In the video of his his presentation based on the report, Wyld mentions Tennessee Gov. Phil Bredesen's blog, calling it, "one of the examples of how not to do this, because he started his blog, posted about five times, and then abandoned it." (See Part 2 of Wyld's video presentation.)
Wyld also mentions my VolPols.com project in passing.
VolPols.com, you may recall, was my offer of free blog hosting and free blogging training to any state legislator of either party who would blog at VolPols.com. Each legislator would have had their own URL - something like http://smith.volpols.com or www.volpols.com/smith - and the site was going to have an aggregator pull headlines from all of the legislators' individual blogs onto the home page, and into topic-oriented aggregated pages.

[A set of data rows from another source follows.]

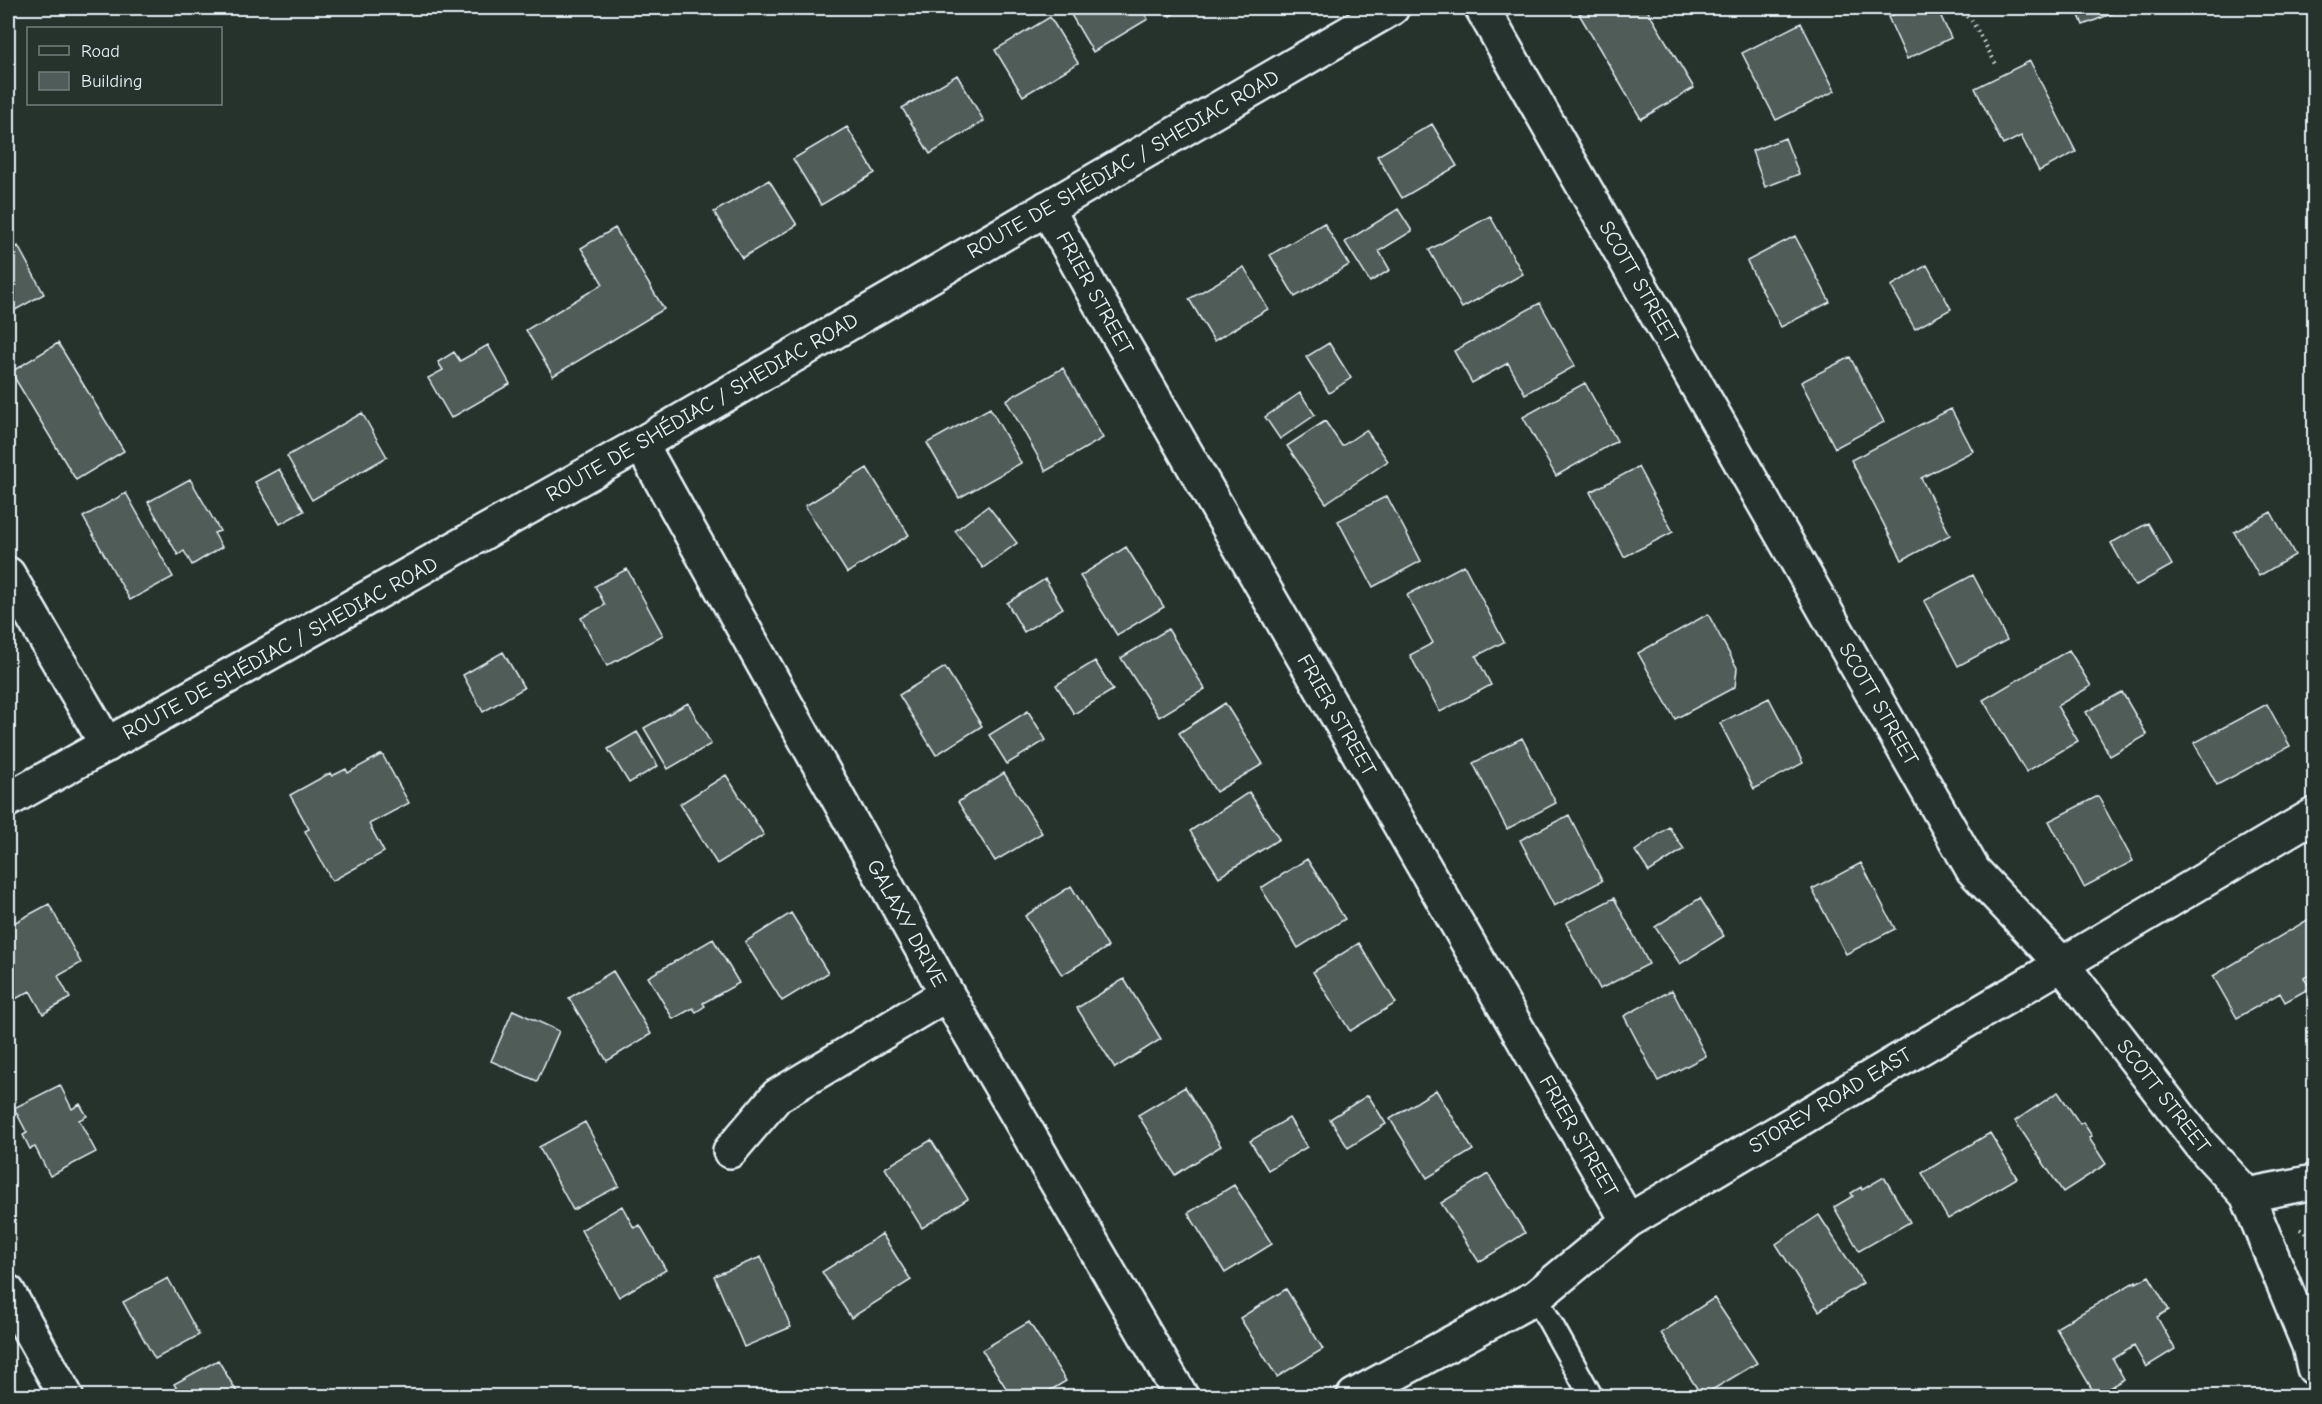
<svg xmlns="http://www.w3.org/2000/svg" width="2322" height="1404" viewBox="0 0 2322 1404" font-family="'Comic Neue',sans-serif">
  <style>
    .building { fill: #505c59; stroke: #e8f1f8; stroke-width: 1.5 }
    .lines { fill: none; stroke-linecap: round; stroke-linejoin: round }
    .service-casing { stroke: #e8f1f8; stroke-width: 27 }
    .minor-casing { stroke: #e8f1f8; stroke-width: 38 }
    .primary-casing { stroke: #e8f1f8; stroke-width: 38 }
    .path { stroke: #e8f1f8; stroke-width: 4; stroke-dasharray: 1.5 4.5; stroke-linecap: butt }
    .service { stroke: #26332d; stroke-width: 22 }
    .minor { stroke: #26332d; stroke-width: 33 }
    .primary { stroke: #26332d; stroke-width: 33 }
    .labels { text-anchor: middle; stroke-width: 4.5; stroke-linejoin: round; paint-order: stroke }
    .street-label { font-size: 21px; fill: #e8f1f8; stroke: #26332d }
  </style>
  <rect width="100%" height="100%" fill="#26332d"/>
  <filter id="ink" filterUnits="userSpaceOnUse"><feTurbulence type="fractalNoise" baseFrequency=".0167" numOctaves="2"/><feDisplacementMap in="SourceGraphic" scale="12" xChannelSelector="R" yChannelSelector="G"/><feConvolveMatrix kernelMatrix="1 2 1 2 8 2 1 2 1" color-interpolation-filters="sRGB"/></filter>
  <g filter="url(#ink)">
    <path class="building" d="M 1067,8 L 1141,8 L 1148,19 L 1093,52 Z
      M 1164,8 L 1183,8 L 1170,16 Z
      M 1590,8 L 1646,8 L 1694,88 L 1641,119 L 1579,14 Z
      M 1910,8 L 1937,8 L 1951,38 L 1907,59 L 1888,17 Z
      M 2076,8 L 2114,8 L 2116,12 L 2083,25 Z
      M 1050,17 L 1078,63 L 1023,96 L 995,50 Z
      M 1801,23 L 1835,91 L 1776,120 L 1742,53 Z
      M 2030,61 L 2076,152 L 2039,171 L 2021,136 L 2003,145 L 1975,88 Z
      M 957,75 L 984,121 L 930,154 L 902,108 Z
      M 1432,124 L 1457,166 L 1402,198 L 1377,156 Z
      M 847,127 L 875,173 L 821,205 L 793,159 Z
      M 1785,138 L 1799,174 L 1765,187 L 1752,151 Z
      M 769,180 L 797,225 L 742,258 L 714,212 Z
      M 1398,209 L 1412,231 L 1379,251 L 1390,270 L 1370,282 L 1345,242 Z
      M 1490,216 L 1523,274 L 1462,308 L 1429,250 Z
      M 1324,223 L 1349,265 L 1295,297 L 1270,255 Z
      M 615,228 L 664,309 L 553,376 L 526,330 L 603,284 L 581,248 Z
      M 1795,236 L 1830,302 L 1781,327 L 1747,261 Z
      M 18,246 L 44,294 L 8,314 L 8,252 Z
      M 1927,265 L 1951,309 L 1915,329 L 1891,286 Z
      M 1244,267 L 1268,309 L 1214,341 L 1189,299 Z
      M 1540,303 L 1575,366 L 1525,394 L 1508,363 L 1472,383 L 1454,351 Z
      M 58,343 L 124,451 L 76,480 L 11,372 Z
      M 1329,343 L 1351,378 L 1329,393 L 1306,357 Z
      M 488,345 L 510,384 L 451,418 L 428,378 L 443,370 L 438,362 L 454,352 L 460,361 Z
      M 1850,357 L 1884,422 L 1835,448 L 1801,382 Z
      M 1063,368 L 1103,438 L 1046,471 L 1006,400 Z
      M 1585,383 L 1617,441 L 1556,476 L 1523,417 Z
      M 1300,393 L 1315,415 L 1280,439 L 1265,417 Z
      M 990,408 L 1021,463 L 959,498 L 927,443 Z
      M 1951,409 L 1973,451 L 1921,478 L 1950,535 L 1902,560 L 1851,460 Z
      M 362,413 L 387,457 L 312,500 L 287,456 Z
      M 1325,421 L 1342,446 L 1366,430 L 1388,461 L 1326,503 L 1287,446 Z
      M 1638,467 L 1673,532 L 1624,557 L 1590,492 Z
      M 867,468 L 909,535 L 847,573 L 805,506 Z
      M 279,469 L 304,511 L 280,524 L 255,482 Z
      M 190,479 L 220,531 L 214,533 L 222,547 L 192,565 L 184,551 L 178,555 L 148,502 Z
      M 126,493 L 173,577 L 130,600 L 83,517 Z
      M 1387,496 L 1421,561 L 1373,587 L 1338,521 Z
      M 988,506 L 1017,543 L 983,568 L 955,531 Z
      M 2271,512 L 2295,555 L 2259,576 L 2234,532 Z
      M 2148,523 L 2172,565 L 2135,586 L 2111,543 Z
      M 1126,547 L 1164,607 L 1117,635 L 1080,576 Z
      M 1464,565 L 1504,642 L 1476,656 L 1491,685 L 1440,712 L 1410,655 L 1433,643 L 1407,595 Z
      M 627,569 L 663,635 L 607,666 L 581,618 L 605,605 L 595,586 Z
      M 1973,575 L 2007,640 L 1958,666 L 1924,601 Z
      M 1045,579 L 1063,608 L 1024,632 L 1007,603 Z
      M 1708,614 L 1737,668 L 1735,687 L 1675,719 L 1638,653 Z
      M 1168,629 L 1205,689 L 1159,717 L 1121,658 Z
      M 2069,650 L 2091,686 L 2057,706 L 2078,741 L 2026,772 L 1983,700 Z
      M 503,652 L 524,688 L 483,712 L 463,675 Z
      M 1095,661 L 1113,690 L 1074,714 L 1056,685 Z
      M 945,667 L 982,726 L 936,755 L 899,695 Z
      M 2122,692 L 2147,735 L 2110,756 L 2086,712 Z
      M 1769,698 L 1803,763 L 1754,789 L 1720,723 Z
      M 688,703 L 711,744 L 668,769 L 644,728 Z
      M 1225,703 L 1263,764 L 1216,792 L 1179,733 Z
      M 2267,704 L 2290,746 L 2217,785 L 2194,743 Z
      M 1028,711 L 1046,740 L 1007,764 L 989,735 Z
      M 637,732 L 658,766 L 629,783 L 608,749 Z
      M 1522,738 L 1556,803 L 1507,829 L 1473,763 Z
      M 382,754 L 409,803 L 369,824 L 384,852 L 332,881 L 305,831 L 309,829 L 290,795 L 330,773 L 332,776 L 346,769 L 348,773 Z
      M 1004,773 L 1042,833 L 995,861 L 958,802 Z
      M 726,775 L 764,835 L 717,864 L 680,804 Z
      M 1249,792 L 1279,839 L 1219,877 L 1190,831 Z
      M 2098,796 L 2133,861 L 2084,887 L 2049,821 Z
      M 1569,815 L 1602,881 L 1554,906 L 1520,840 Z
      M 1669,827 L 1684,849 L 1649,872 L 1635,851 Z
      M 1307,859 L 1345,919 L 1298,948 L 1261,888 Z
      M 1861,863 L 1895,929 L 1846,954 L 1812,889 Z
      M 1071,886 L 1108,947 L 1062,975 L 1025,916 Z
      M 1614,898 L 1649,964 L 1600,989 L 1566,923 Z
      M 1700,898 L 1724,936 L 1680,964 L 1655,927 Z
      M 49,904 L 81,963 L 58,976 L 70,998 L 43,1014 L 30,991 L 8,1003 L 8,926 Z
      M 791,913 L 828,973 L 782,1001 L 745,942 Z
      M 2314,916 L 2314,972 L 2304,978 L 2310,988 L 2285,1002 L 2280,993 L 2237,1018 L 2213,976 Z
      M 713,939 L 739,983 L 703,1003 L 705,1006 L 696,1012 L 693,1008 L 673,1019 L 648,977 Z
      M 1359,943 L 1396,1003 L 1350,1031 L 1313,972 Z
      M 613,971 L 651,1034 L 607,1061 L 569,998 Z
      M 1124,979 L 1161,1039 L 1115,1068 L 1077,1008 Z
      M 1672,990 L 1706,1056 L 1658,1081 L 1624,1016 Z
      M 513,1010 L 559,1031 L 537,1081 L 491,1061 Z
      M 60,1085 L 72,1109 L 80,1104 L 87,1116 L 79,1120 L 96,1152 L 50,1176 L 35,1147 L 30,1149 L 23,1135 L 27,1133 L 14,1108 Z
      M 1185,1087 L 1221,1146 L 1175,1175 L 1138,1115 Z
      M 1436,1090 L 1473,1150 L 1427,1178 L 1390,1119 Z
      M 2058,1092 L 2080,1124 L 2083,1122 L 2092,1136 L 2089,1138 L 2106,1164 L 2063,1192 L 2015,1121 Z
      M 1368,1095 L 1386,1124 L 1348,1148 L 1330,1119 Z
      M 1289,1118 L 1307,1147 L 1268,1170 L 1250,1141 Z
      M 585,1122 L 619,1186 L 573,1210 L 539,1147 Z
      M 1990,1133 L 2017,1178 L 1948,1219 L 1922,1173 Z
      M 931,1140 L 968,1199 L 922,1228 L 885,1168 Z
      M 1488,1174 L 1525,1233 L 1479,1262 L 1441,1203 Z
      M 1884,1177 L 1910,1222 L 1859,1251 L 1834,1207 L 1853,1196 L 1851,1193 L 1861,1187 L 1862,1190 Z
      M 1234,1185 L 1272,1244 L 1225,1273 L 1188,1213 Z
      M 622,1206 L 634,1228 L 640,1225 L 666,1270 L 619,1297 L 581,1230 Z
      M 1819,1215 L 1863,1283 L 1819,1311 L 1776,1244 Z
      M 882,1234 L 911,1280 L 851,1318 L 822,1272 Z
      M 761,1257 L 791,1327 L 744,1347 L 714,1276 Z
      M 2149,1276 L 2169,1310 L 2157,1317 L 2175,1349 L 2146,1367 L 2134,1346 L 2113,1359 L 2124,1379 L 2096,1396 L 2056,1328 L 2136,1281 L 2136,1283 Z
      M 168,1278 L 199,1335 L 155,1359 L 123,1302 Z
      M 1286,1289 L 1323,1349 L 1277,1377 L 1240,1318 Z
      M 1714,1298 L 1757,1363 L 1702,1396 L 1661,1333 Z
      M 1029,1322 L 1066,1381 L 1041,1396 L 1011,1396 L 982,1350 Z
      M 218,1360 L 238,1394 L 234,1396 L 181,1396 L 174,1384 Z"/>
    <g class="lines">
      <g class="service-casing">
        <path id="service" d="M 1536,1297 L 1591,1396"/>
      </g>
      <g class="minor-casing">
        <path id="minor" d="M 1482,8 L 1973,870 L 2061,963 L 2202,1146 L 2247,1195 L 2309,1346 L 2314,1368
          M 1047,208 L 1091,288 L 1628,1221
          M 641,444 L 947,994 L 1181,1396
          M 8,574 L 107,745
          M 730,1151 L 777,1096 L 947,994
          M 2247,1195 L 2314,1182
          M 8,1292 L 66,1396
          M 1354,1396 L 1536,1297 L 1628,1221 L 2314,815"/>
      </g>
      <g class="primary-casing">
        <path id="primary" d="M 8,800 L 641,444 L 1392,8"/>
      </g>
      <path class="path" d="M 1958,8 L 1972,21 L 1996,64
        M 2300,1229 L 2314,1238"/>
      <use href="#service" class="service"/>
      <use href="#minor" class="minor"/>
      <use href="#primary" class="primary"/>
    </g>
  </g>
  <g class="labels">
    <g class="street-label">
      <text transform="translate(1123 164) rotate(-30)" y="7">ROUTE DE SHÉDIAC / SHEDIAC ROAD</text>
      <text transform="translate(1639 282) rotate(60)" y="7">SCOTT STREET</text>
      <text transform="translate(1095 293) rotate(61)" y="7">FRIER STREET</text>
      <text transform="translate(702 407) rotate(-30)" y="7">ROUTE DE SHÉDIAC / SHEDIAC ROAD</text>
      <text transform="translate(280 648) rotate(-29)" y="7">ROUTE DE SHÉDIAC / SHEDIAC ROAD</text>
      <text transform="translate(1879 704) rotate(60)" y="7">SCOTT STREET</text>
      <text transform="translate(1337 715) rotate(60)" y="7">FRIER STREET</text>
      <text transform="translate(907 923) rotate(61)" y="7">GALAXY DRIVE</text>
      <text transform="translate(2164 1096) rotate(52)" y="7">SCOTT STREET</text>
      <text transform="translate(1830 1100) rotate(-31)" y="7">STOREY ROAD EAST</text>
      <text transform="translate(1579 1136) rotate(60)" y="7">FRIER STREET</text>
    </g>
  </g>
  <rect width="2322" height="1404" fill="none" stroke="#26332d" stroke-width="30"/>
  <rect x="15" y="15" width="2292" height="1374" fill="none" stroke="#e8f1f8" stroke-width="2" filter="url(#ink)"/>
  <rect x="27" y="27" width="195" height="78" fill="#26332d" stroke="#747f7e" stroke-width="1.5"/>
  <rect x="39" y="46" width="30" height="9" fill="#26332d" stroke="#747f7e" stroke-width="1.5"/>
  <text x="81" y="57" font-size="18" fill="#e8f1f8">Road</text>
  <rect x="39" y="72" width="30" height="18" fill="#505c59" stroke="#747f7e" stroke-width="1.5"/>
  <text x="81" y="87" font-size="18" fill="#e8f1f8">Building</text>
</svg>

But no legislator ever took me up on the offer. Wyld's research paper mentions two Tennessee legislator-bloggers in connection with VolPols.com, but those blogs (by state Rep. Stacey Campfield and state Sen. Roy Herron) were not hosted at VolPols.com. Campfield's blog, though not Herron's, pre-dated VolPols.com.
I still own the VolPols.com website, though I now have no plans to pursue that project. Obviously, as the soon-to-be communications director for the Tennessee Republican Party I can't be offering blog help to Democrats.
Still, I think it was a good concept, if ahead of its time.